The appellate court’s decision, which can be downloaded here, clearly favors a broad application of prevailing wage laws in connection with any type of financial assistance from governmental entities. Questions remain, however, as to exactly how the decision will affect projects currently in development, projects in the planning stages, unfinished projects that have one or more completed phases, and projects that have been completed. The decision has prompted several specific questions from the development community:

  • Development Fees. If a developer and a municipality enter into an agreement to defer certain fees for a project, does the credit or offset for fees constitute “public funds” for purposes of the prevailing wage analysis? Also, if a developer finances development fees through a community facilities district or other public financing district, but does not finance any other improvements through the financing district, does that financing subject the project to prevailing wage laws?
  • School Financing with Mello-Roos Districts. If a developer finances school fees or improvements through a Mello-Roos community facilities district formed by a school district, does the funding of those fees or improvements with bond proceeds trigger a public works determination for the overall project? And, if so, will developers be reluctant to pay school fees in excess of their statutory SB50 fees through Mello-Roos districts, thus depriving school districts of needed funding?
  • Public Improvements Not Required for Approval. If a project is deemed a public work due to the receipt of public funds, are the public improvements that are not a condition of approval and that do not receive any public funds subject to prevailing wage laws?
  • Downstream Developers. If a merchant builder purchases a tract from a master developer who previously has accepted public moneys for the project, is the merchant builder required to pay prevailing wage for any public improvements required as a condition of that builder’s approvals, notwithstanding that such improvements do not receive any public funds and were never a condition of the master developer’s approvals?

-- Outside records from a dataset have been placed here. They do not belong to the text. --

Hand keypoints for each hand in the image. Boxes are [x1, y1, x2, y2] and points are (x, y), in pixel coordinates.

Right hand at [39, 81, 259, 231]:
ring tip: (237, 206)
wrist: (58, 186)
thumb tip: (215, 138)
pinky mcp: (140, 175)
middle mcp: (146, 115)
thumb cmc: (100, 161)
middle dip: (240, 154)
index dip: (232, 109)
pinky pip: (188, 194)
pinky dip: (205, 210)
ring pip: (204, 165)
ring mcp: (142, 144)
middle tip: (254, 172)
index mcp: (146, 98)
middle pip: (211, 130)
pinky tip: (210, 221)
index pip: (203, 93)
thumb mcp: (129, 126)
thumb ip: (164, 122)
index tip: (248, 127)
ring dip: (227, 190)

  • No Development Agreement. If no development agreement has been executed for a project deemed a public work, are the public improvements that constitute conditions of development (e.g., final map conditions) the only public improvements subject to prevailing wage laws?

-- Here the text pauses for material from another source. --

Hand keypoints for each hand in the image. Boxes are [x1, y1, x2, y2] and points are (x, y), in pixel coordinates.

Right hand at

  • Acquisition Agreement. If a developer has entered into a funding and acquisition agreement pursuant to which a municipality has agreed to form a Mello-Roos community facilities district or other public financing district and issue bonds to help pay for project infrastructure, but the bonds have not yet been issued, is the project considered a “public work” upon the execution of the acquisition agreement?
  • Charter Cities. Will this decision impact the ability of charter cities to determine if prevailing wages are payable on projects that fall under their municipal jurisdiction?

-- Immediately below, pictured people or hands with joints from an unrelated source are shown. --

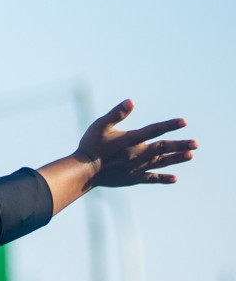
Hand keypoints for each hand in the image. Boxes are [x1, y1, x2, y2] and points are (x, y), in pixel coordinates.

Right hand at [75, 100, 195, 187]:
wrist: (84, 171)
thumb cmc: (90, 146)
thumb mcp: (100, 126)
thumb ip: (116, 114)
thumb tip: (131, 101)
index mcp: (131, 140)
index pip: (154, 130)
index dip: (169, 125)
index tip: (183, 122)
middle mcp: (137, 154)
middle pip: (163, 148)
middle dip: (180, 145)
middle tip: (196, 144)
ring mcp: (136, 167)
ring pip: (161, 162)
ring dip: (176, 159)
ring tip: (190, 155)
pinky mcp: (133, 178)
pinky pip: (151, 178)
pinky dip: (163, 178)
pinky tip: (175, 178)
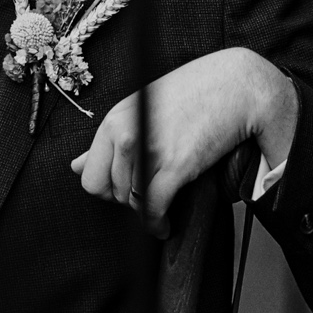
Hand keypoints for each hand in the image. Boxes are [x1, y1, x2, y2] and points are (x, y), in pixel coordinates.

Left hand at [70, 48, 297, 232]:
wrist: (238, 85)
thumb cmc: (194, 93)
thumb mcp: (143, 109)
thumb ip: (109, 139)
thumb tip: (75, 165)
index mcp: (116, 118)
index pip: (89, 175)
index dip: (107, 189)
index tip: (127, 189)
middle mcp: (125, 132)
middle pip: (108, 192)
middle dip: (126, 201)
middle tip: (148, 195)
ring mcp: (149, 148)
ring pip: (131, 202)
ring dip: (146, 211)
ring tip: (162, 206)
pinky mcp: (176, 164)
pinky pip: (153, 209)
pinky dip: (157, 225)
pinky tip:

  • Retroactive Application. If a developer applies for public moneys after the construction of a project has commenced, are the prevailing wage laws applicable retroactively to all public improvements previously constructed as a condition of approval? Also, will the Department take any enforcement actions with respect to project components previously accepted by a municipality, the costs of which were not paid in accordance with the prevailing wage laws?

The Future

Reaction to the decision may include filing an appeal to the California Supreme Court, seeking advisory rulings from the Department, or pursuing legislative changes. Notwithstanding the legal remedy sought, some industry participants fear the decision will have a chilling effect on current development by increasing development costs, which will in turn exacerbate the current downturn in construction and development. The decision is also certain to affect the development process going forward, including underwriting, valuation of property, the implementation of indemnification and cost-sharing agreements, and the structure of project financing packages.